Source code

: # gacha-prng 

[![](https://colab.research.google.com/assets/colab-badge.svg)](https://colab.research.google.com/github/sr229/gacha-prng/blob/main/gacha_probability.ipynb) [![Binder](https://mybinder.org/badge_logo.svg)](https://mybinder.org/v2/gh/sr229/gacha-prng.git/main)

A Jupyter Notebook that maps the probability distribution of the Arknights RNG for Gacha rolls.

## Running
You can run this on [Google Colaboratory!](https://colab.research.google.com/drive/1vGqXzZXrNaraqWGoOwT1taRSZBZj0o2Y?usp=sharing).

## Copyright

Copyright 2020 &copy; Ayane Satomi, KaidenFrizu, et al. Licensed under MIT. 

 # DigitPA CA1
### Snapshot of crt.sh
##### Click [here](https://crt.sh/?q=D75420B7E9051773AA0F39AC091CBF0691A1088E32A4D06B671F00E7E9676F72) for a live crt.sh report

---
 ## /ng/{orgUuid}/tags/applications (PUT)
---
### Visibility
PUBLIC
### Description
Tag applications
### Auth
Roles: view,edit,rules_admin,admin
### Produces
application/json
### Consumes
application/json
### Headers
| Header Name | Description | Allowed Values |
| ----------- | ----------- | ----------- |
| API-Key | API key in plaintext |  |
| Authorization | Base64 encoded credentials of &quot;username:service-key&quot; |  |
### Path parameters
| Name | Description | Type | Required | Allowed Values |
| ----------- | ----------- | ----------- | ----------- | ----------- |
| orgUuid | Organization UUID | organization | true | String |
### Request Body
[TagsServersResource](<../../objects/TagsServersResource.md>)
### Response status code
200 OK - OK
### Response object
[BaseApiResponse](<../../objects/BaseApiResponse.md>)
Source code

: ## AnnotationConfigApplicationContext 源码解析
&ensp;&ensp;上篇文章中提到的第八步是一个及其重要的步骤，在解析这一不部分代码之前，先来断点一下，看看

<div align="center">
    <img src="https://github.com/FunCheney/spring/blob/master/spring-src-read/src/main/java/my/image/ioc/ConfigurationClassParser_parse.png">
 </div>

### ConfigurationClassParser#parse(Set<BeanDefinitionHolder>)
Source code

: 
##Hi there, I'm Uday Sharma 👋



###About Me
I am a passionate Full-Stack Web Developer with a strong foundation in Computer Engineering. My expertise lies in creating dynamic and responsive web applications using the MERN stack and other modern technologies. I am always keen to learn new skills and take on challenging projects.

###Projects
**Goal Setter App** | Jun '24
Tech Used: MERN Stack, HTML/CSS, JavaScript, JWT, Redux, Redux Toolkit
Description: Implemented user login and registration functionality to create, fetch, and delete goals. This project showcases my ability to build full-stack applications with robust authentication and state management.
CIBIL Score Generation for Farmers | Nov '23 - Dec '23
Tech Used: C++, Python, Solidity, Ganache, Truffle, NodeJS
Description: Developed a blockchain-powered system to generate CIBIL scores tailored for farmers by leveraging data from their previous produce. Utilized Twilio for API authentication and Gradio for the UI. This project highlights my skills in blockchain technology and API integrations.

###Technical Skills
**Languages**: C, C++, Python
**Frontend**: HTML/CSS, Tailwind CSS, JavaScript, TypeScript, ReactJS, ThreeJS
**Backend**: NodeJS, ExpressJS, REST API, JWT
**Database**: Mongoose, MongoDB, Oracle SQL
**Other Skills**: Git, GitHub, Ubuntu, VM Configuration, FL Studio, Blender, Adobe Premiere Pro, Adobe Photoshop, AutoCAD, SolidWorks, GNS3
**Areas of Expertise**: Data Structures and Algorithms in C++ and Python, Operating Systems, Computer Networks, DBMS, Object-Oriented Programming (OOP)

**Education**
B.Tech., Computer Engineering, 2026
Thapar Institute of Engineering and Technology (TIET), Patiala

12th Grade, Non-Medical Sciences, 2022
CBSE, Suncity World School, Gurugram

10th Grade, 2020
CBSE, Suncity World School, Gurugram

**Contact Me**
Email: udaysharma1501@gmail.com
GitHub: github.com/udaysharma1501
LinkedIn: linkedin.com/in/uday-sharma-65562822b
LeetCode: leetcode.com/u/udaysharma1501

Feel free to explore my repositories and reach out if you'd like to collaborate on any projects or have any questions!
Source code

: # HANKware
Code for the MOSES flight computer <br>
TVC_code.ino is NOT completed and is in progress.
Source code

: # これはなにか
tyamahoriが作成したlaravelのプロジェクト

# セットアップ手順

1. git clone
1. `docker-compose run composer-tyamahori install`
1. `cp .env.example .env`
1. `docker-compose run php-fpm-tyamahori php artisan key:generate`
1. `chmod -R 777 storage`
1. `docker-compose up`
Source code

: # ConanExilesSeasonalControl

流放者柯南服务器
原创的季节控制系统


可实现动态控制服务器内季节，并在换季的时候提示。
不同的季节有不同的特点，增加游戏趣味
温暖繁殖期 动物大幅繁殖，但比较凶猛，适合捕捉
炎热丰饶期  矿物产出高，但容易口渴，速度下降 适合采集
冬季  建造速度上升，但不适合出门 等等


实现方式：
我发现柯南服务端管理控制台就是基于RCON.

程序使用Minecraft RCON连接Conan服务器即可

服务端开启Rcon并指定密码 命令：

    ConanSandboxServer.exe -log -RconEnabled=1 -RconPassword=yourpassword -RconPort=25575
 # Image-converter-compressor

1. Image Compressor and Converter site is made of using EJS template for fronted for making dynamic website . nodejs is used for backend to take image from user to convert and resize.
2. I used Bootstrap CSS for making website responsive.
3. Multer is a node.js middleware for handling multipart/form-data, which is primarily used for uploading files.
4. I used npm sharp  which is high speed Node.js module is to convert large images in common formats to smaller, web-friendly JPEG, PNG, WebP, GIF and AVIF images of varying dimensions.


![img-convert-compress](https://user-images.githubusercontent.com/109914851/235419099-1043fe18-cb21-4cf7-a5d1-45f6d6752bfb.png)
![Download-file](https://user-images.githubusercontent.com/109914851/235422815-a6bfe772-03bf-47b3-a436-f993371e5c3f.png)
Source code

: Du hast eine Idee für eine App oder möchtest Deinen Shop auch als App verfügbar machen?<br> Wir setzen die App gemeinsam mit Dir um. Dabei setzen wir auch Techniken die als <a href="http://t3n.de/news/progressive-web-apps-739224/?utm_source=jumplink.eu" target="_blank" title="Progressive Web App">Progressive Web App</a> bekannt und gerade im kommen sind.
========================================================================
Your assignment: Among the lines above, which ones hold the string "Python"? Show them.

Result for this exercise:
Tech Used: C++, Python, Solidity, Ganache, Truffle, NodeJS
**Languages**: C, C++, Python
**Areas of Expertise**: Data Structures and Algorithms in C++ and Python, Operating Systems, Computer Networks, DBMS, Object-Oriented Programming (OOP)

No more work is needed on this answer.